Las creemos nuestras pero la verdad es que nos las han injertado para hacernos
cautivos. Ahora no sería necesario romper esas cadenas, bastaría con cambiar,
adecuadamente, de sitio los ceros para que su viejo sentido desapareciera y si
fuéramos hábiles, podríamos respirar profundamente a través de sus espacios en
blanco, dejar colgadas de los unos nuestras soledades , escaparnos por sus
agujeros y confluir en lugares de encuentro para permitirnos múltiples formas
de bien estar. Entonces, lo que soñáramos ya no sería un sueño sino un
despertar. Ellos no sabrían lo que estuviera sucediendo, el miedo cambiaría de
bando. Querrían controlar las calles pero entonces habrían perdido ya la
ciudad.
Despertar es
un gesto eterno que hemos olvidado. Vaga por las calles como el rostro de
nadie. Surgen cabezas entre los adoquines. Los cascos de los antidisturbios
entristecen la calle con el veneno de sus risitas tras la visera. La calle
quedará cercada entre sus negros uniformes pero la ciudad habrá escapado ya. No
podrán caer sobre nadie. Se sentirán, entonces, carne helada de sicario, se
desprenderán de sus gestos como si fueran vestimentas. Sólo las cucarachas
quedarán circulando entre la noche y la locura. Habremos despertado para
siempre frente a sus ojos.
Querrán
derogar por decreto la estirpe de los sueños. Se negarán a aliviar la piel del
oprimido. Seguirán sembrando injusticias. Seguirán recortando las ayudas
sociales porque no cotizan en bolsa. Darán la callada por respuesta cuando les
formulemos preguntas. Pondrán en marcha medidas devastadoras que pregonarán
insolentes. Perseguirán amaneceres para precipitarlos hacia los crepúsculos.
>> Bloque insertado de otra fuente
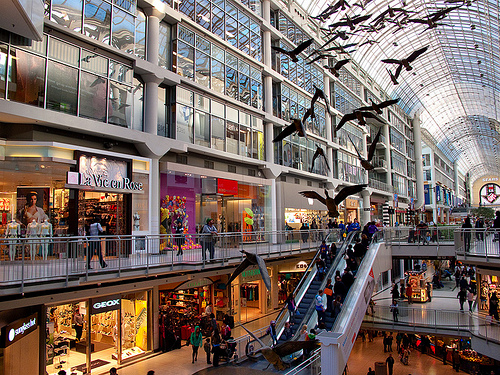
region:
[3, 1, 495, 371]
interior view of a large mall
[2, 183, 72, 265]
headless mannequins on display in a shop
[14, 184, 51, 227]
large image of a scantily clad woman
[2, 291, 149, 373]
illuminated signs outside of a store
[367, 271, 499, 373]
railing around elevated walkway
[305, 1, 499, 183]
the ceiling is curved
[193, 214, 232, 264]
woman leaning casually over railing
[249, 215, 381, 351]
people riding up and down escalators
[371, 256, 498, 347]
people walking about on elevated walkway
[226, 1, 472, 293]
bird figures suspended from above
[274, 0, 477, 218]
Flock of birds mobile hanging in a mall.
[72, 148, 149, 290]
A sign called a Vic en Rose.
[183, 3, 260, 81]
Blue skies shines through atrium.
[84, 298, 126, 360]
GEOX store is located on the first floor.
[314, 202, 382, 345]
People on a moving escalator.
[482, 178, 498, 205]
Arrow sign pointing downwards.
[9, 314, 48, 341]
"Snapshot" sign on the left hand side.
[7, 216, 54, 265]
Three mannequins on the upper floor.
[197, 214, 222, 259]
Man looking up at the top of the mall's ceiling.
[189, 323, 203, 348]
Customer wearing a green hoodie.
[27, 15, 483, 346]
Picture is taken in the shopping mall.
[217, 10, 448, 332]
Birds are flying inside the shopping mall.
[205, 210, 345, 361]
Birds are brown color.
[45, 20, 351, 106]
reflection is seen in mirror.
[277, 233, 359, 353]
escalators are grey color.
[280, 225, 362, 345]
people are standing in escalators.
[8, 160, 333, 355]
Lights are on.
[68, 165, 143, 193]
Letters are grey color.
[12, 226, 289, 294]
Rail is silver color.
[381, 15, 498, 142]
Roof is grey color.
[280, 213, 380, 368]
People riding an escalator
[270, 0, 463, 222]
Bird models suspended in shopping mall.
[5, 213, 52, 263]
Three mannequins in store window.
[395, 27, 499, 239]
Glass dome shopping mall.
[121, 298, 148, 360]
Display window in shopping mall.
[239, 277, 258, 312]
Display clothes on rack in shopping mall.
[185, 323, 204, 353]
Person wearing a green hoodie.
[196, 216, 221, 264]
Lady standing behind a rail.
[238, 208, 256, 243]
Orange and green display in store window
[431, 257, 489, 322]
Shopper walking in the mall.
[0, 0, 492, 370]
Large multi story indoor shopping mall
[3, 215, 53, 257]
Three manikins in lingerie without heads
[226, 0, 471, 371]
Flock of Canadian geese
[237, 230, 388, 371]
Shoppers going up and down on an escalator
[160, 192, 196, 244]
Colorful store front display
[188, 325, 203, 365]
Woman in skinny black pants and a green hoodie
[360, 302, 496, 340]
Safety railings along the mall walkways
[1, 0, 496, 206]
Large cylindrical glass ceiling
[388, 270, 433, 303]
People at a concession stand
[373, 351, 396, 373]
Man standing next to a brown trashcan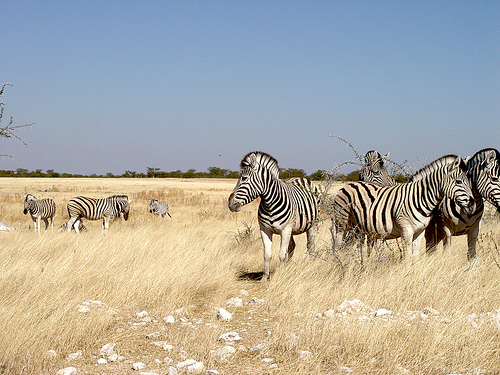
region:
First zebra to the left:
[20, 191, 55, 232]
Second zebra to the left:
[60, 190, 125, 225]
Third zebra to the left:
[145, 195, 170, 215]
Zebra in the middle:
[230, 150, 315, 280]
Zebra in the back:
[355, 150, 390, 190]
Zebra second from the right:
[330, 150, 470, 270]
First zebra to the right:
[420, 145, 495, 260]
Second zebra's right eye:
[451, 176, 466, 185]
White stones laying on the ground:
[35, 295, 490, 370]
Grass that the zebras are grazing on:
[1, 210, 246, 365]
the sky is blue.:
[3, 2, 485, 174]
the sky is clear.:
[1, 1, 498, 176]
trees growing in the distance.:
[0, 162, 371, 187]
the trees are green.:
[1, 159, 355, 184]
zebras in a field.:
[15, 137, 489, 281]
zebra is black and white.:
[221, 142, 322, 271]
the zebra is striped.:
[224, 143, 318, 263]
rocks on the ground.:
[47, 284, 402, 373]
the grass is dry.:
[3, 175, 498, 373]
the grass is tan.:
[2, 177, 494, 373]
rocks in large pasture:
[70, 300, 310, 373]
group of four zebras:
[225, 140, 496, 286]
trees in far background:
[0, 160, 357, 180]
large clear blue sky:
[1, 0, 497, 163]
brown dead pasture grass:
[0, 240, 196, 287]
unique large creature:
[224, 148, 325, 288]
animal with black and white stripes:
[65, 190, 131, 235]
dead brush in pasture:
[225, 217, 255, 257]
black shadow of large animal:
[235, 265, 270, 283]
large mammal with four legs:
[226, 146, 326, 287]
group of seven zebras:
[13, 121, 498, 291]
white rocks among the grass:
[36, 282, 498, 374]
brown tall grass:
[19, 227, 227, 295]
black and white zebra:
[221, 139, 331, 289]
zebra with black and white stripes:
[316, 155, 486, 277]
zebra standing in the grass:
[143, 191, 177, 239]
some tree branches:
[1, 108, 45, 167]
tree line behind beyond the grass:
[3, 165, 457, 190]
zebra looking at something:
[187, 141, 349, 303]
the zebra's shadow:
[223, 251, 282, 316]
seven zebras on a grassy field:
[9, 142, 499, 266]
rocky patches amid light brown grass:
[45, 282, 416, 366]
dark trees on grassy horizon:
[18, 162, 187, 184]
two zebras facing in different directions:
[18, 187, 136, 239]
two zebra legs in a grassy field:
[253, 226, 296, 281]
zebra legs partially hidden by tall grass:
[328, 233, 425, 273]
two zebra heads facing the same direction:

Crearán cárceles inmensas para las quimeras prohibidas. Reirán ávidamente con
sus bolsillos felices. Insistirán en sus imposturas escondiéndose detrás de su
muro de mentiras. Conducirán, desdeñosamente, a sus ciudadanos hacia el
quebranto. Se mirarán en sus espejos mientras que los cristales ajenos sangran.
Regalarán mansedumbres. Nos intentarán cercar manejando las bridas del tiempo.
Se llevarán en los bolsillos nuestras vidas. Decretarán autopistas exclusivas
para el dinero.
Hemos de
desenterrar las manos de Víctor Jara que ya no lloran por su guitarra, ahora
gritan con toda su rabia. Hemos de mirar firmemente a los ojos de la miseria.
Hemos de alimentar la esperanza colectiva cogidos de la mano. Hemos de mostrar
orgullosos las marcas de las cicatrices de la ira. Hemos de secar al aire los
ojos inflamados de llanto. Hemos de tatuarnos un poema hasta que la piel mude.
Hemos de gritar fuerte hasta hundir la voz mil metros hacia el alma. Hemos de
dejar de indignarnos, ahora debemos dignificarnos. Hemos de poner entre rejas a
nuestra indiferencia. Hemos de endurecer la mirada para perder el miedo al
miedo. Hemos de prender fuego a nuestra alma. Hemos de limpiar la vergüenza que
ensucia el cielo de la solidaridad. Hemos de vomitar al mundo nuestro gesto
para que lo memoricen. Hemos de conseguir que navegar por este caos sea una
forma de aprendizaje. Hemos de crecer desde dentro como un grito. Hemos de
persistir en la acción hasta que la tierra entera se movilice. Hemos de
conseguir que nuestra amargura cure las llagas. Hemos de rescatar el brillo
residual que luce en la penumbra de los ojos. Hemos de arrancarnos las
cataratas con las uñas para verlo todo más claro. Hemos de borrar los caminos
que nos han obligado a transitar. Hemos de arrancar los viejos gritos que
descansan en las piedras. Hemos de aprender a caminar por el lomo de la
pobreza. Hemos de evitar que el país se quede varado en la ruta del tiempo.
Hemos de podar todos los días las ramas podridas del pensamiento. Hemos de
hacer una huelga que nazca de cada cuerpo. Hemos de paralizar los relojes para
que se haga el silencio y escuchemos nuestros sueños.
Dejemos que
su luna se marchite encima de nuestra noche.